» Data for the task
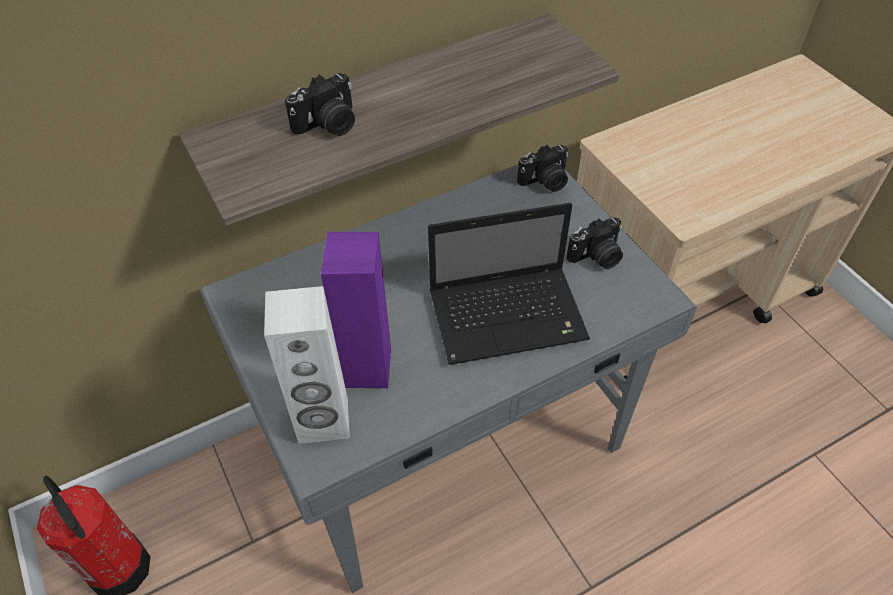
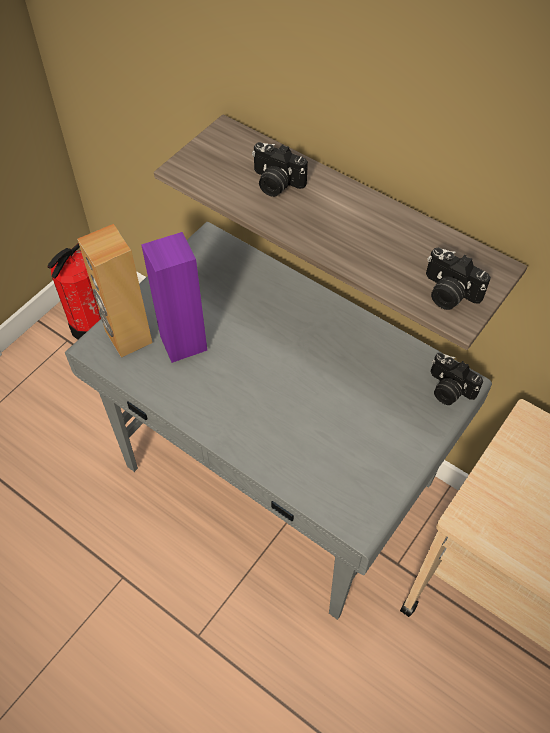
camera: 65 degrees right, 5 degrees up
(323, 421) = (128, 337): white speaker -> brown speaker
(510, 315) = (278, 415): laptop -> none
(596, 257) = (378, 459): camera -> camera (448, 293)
---
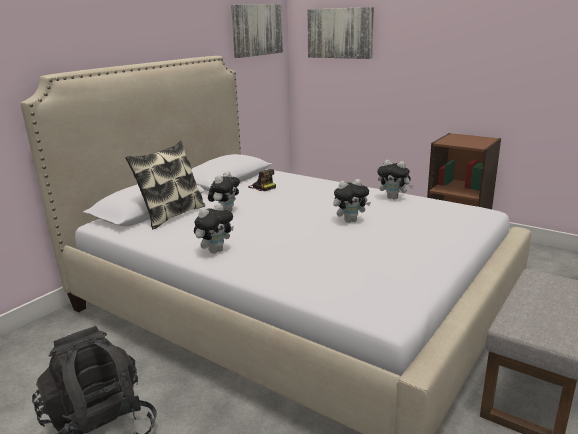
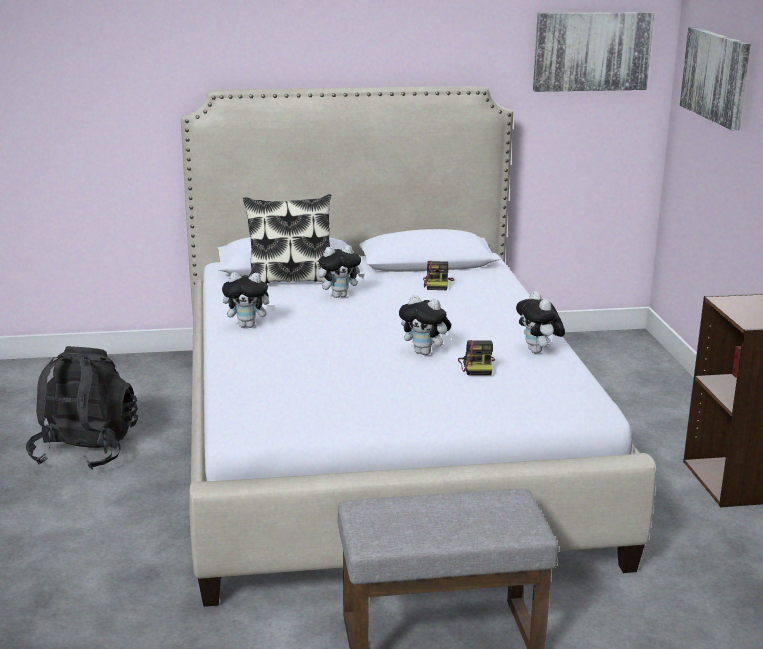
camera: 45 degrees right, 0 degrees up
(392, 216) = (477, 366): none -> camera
* * *
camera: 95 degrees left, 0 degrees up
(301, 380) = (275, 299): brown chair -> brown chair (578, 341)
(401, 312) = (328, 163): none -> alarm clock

» Task description
Extract each line from the entries above that contains the string "none".

» Response to this exercise
(510, 315) = (278, 415): laptop -> none
(392, 216) = (477, 366): none -> camera
(401, 312) = (328, 163): none -> alarm clock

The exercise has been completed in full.